Kristine Larsen is a Professor of Physics and Astronomy at the Central Connecticut State University. She regularly writes about the astronomy and cosmology of J.R.R. Tolkien’s Middle-earth.

Szymon Pindur is a student at the University of Silesia, Poland where he studies English Philology translation studies with Chinese. He was born on 15th of February 1996 in Siemianowice Śląskie, Poland. His father chose to speak to him only in English ever since he was born. That has kindled his love for languages and literature, which later led to one of the greatest discoveries in his life, namely J.R.R. Tolkien. He fell in love with Professor Tolkien’s works at a very young age, as he read The Hobbit and The Lord of the Rings at the beginning of his primary school. Throughout his school years he became gradually interested in all things related to Tolkien and his writing. The love of languages combined with the passion for Tolkien led him to choose to study English philology in which he hopes to pursue an academic career in the future.

Irina Metzler is a leading expert on cultural, religious and social aspects of physical disability in the European Middle Ages. In her first book-length study of the topic, she has combined the approaches of modern Disability Studies with historical sources to investigate the intellectual framework within which medieval cultures positioned physically impaired persons.
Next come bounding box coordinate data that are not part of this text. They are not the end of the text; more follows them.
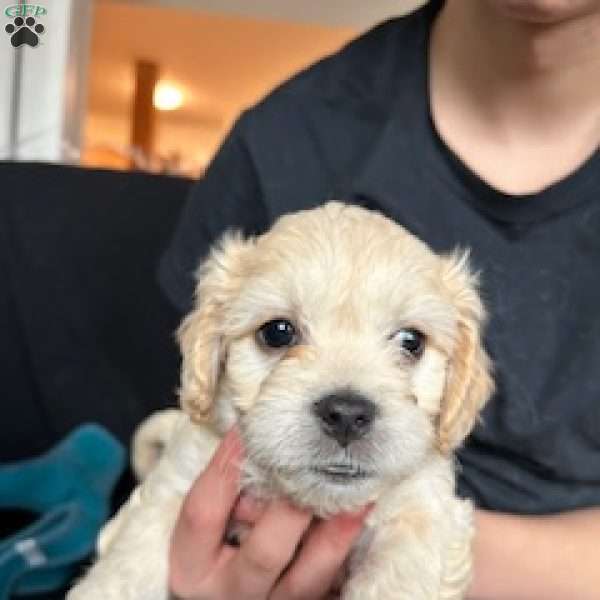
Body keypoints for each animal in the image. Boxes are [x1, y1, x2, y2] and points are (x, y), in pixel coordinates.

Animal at [69, 203, 492, 600]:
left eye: (411, 341)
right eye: (277, 332)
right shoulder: (177, 483)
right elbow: (128, 564)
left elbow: (400, 575)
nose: (346, 414)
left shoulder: (423, 513)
A second monograph on social and economic conditions of medieval disability followed, with a third book on intellectual disability in the Middle Ages completing the trilogy. Her wider research interests revolve around medieval notions of history and the past, perceptions of the natural world in the Middle Ages (in particular cats as ambiguous animals), and historical anthropology, topics on which she has published a number of articles in both English and German journals.

Anna Smol is Professor of English at Mount Saint Vincent University in Halifax, Nova Scotia, Canada, where she teaches courses on medieval literature, medievalism, and Tolkien. Her research on Tolkien has appeared in publications such as Mythlore, Modern Fiction Studies, the J.R.R. Tolkien Encyclopedia, and Tolkien Studies (forthcoming), as well as in edited collections such as The Body in Tolkien’s Legendarium and Approaches to Teaching Tolkien’s The Lord of the Rings and Other Works. She blogs at annasmol.net.
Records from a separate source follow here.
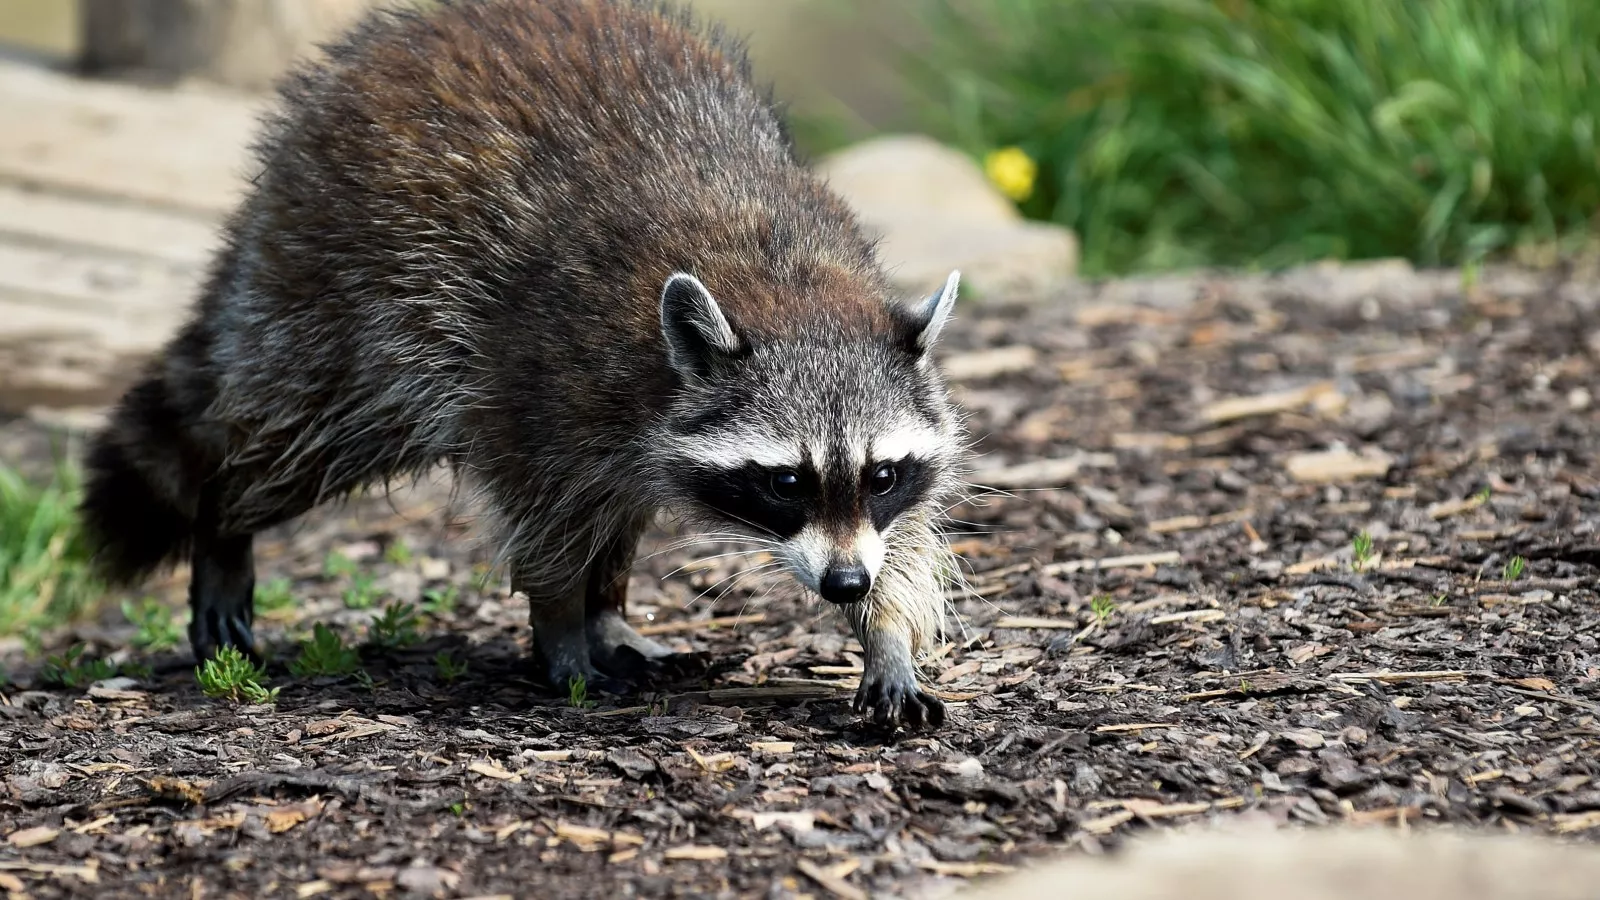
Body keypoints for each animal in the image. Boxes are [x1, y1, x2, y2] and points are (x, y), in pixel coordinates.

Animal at [78, 0, 969, 728]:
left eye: (881, 474)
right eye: (786, 481)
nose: (844, 585)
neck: (786, 284)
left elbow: (903, 542)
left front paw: (888, 633)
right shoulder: (541, 377)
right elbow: (542, 518)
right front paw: (560, 626)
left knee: (617, 502)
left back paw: (610, 609)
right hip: (344, 297)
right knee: (303, 438)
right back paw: (224, 523)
Massimiliano Izzo, born and raised in Genoa, Italy,  currently lives in Oxford, where he is employed as a Research Software Engineer in Tolkien’s very same university. In his free time he enjoys playing air guitar, listening to old school hard’n’heavy music, and reading all things fantastic, mythological, and Tolkienesque. Member of the Tolkien Society since 2015, he acted as a speaker at the Tolkien Seminars 2016 with the contribution “Recurrent patterns of the Fall in Tolkien’s legendarium.”

Registration

Bookings can be made online. Registration costs £25 for members and £30 for non-members.

Registration includes refreshments throughout the day, catered breaks and sandwiches for lunch.
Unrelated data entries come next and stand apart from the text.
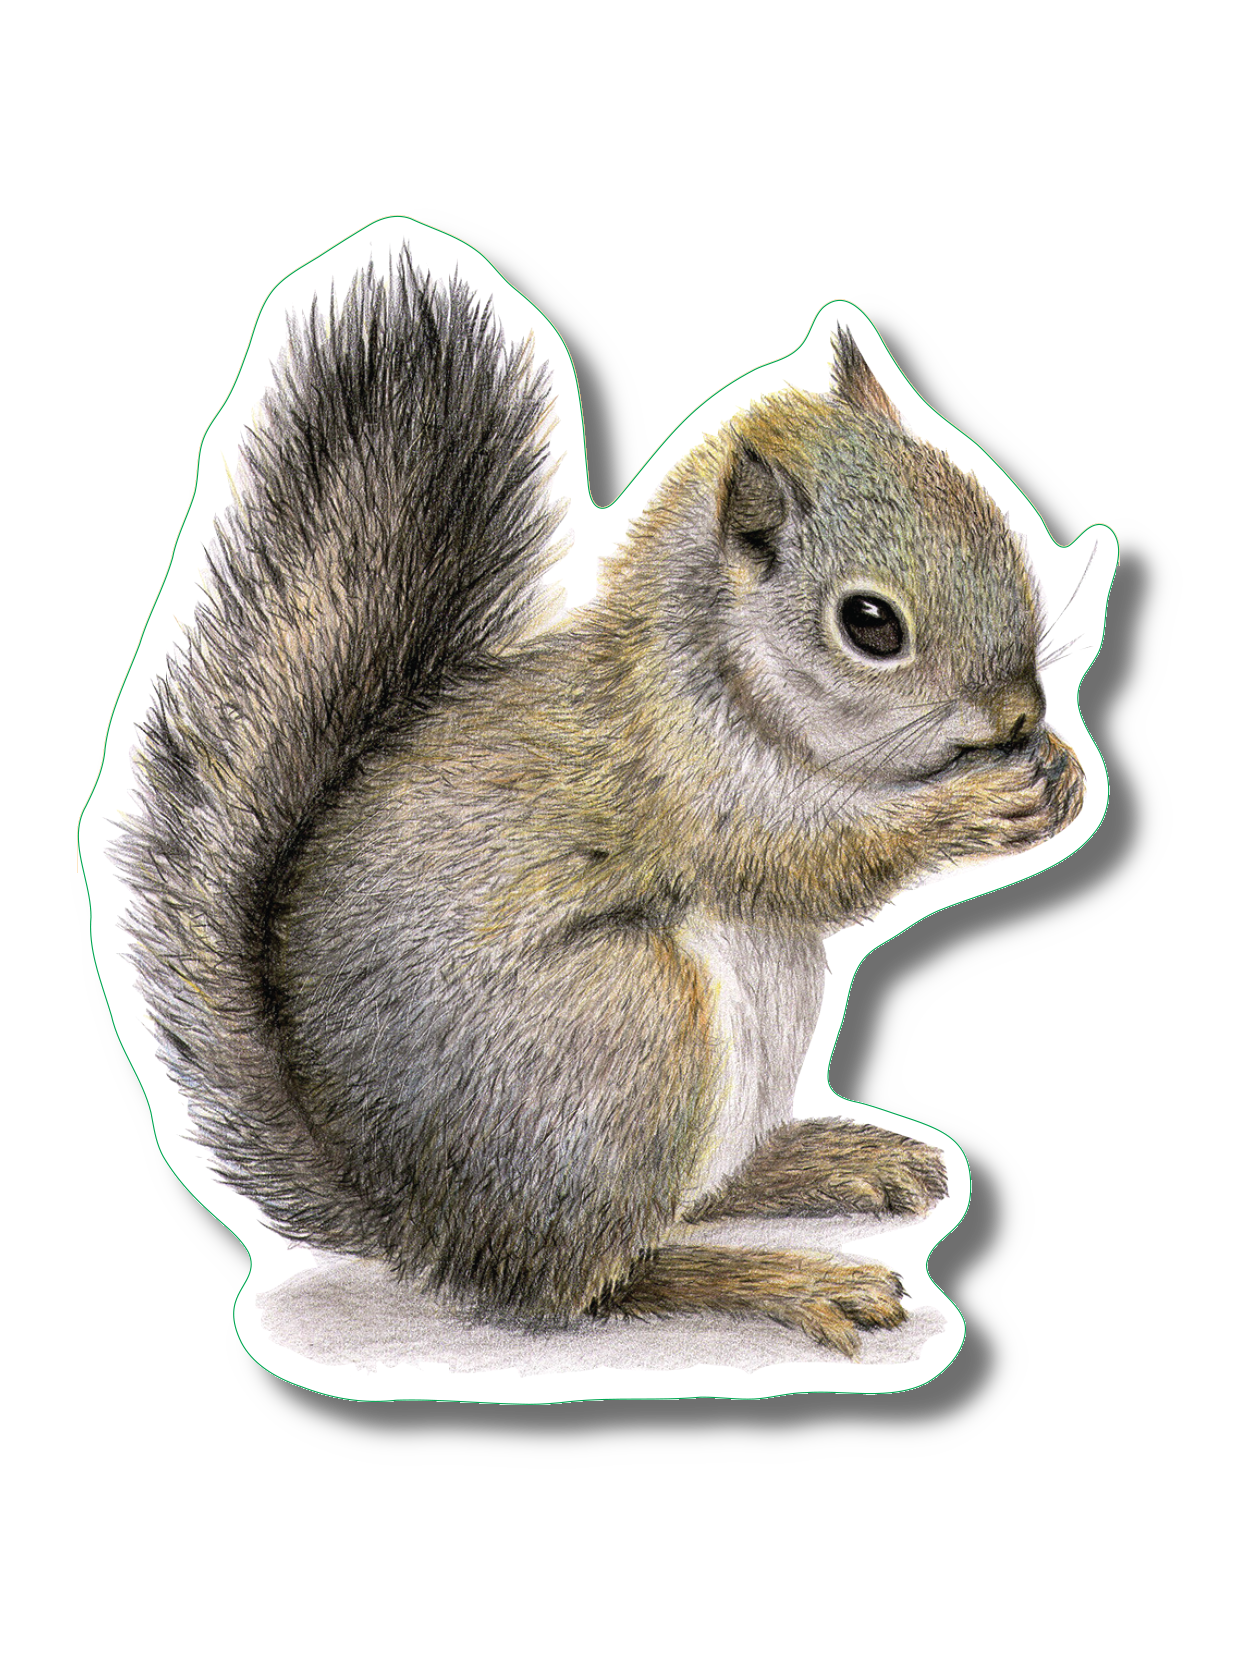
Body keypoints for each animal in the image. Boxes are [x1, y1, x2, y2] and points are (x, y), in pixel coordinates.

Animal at [122, 251, 1084, 1358]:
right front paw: (972, 806)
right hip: (626, 1030)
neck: (720, 671)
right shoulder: (685, 779)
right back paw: (782, 1279)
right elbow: (806, 858)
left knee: (685, 1203)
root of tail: (416, 1223)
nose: (1019, 712)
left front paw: (1061, 771)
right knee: (591, 1283)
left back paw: (824, 1163)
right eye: (871, 624)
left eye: (995, 523)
By booking for the Seminar you agree to the events terms and conditions.

The Venue

Hilton Leeds City, Neville Street, Leeds LS1 4BX

The hotel is roughly three minutes from Leeds train station. Leave the station via the main exit near Marks and Spencers. Cross the road via the pedestrian crossing and go down the staircase to the right of the taxi rank. At the bottom of the stairs take a right and continue along the road and under the recently refurbished railway bridge. Hilton Leeds City is located approximately 200m on the right.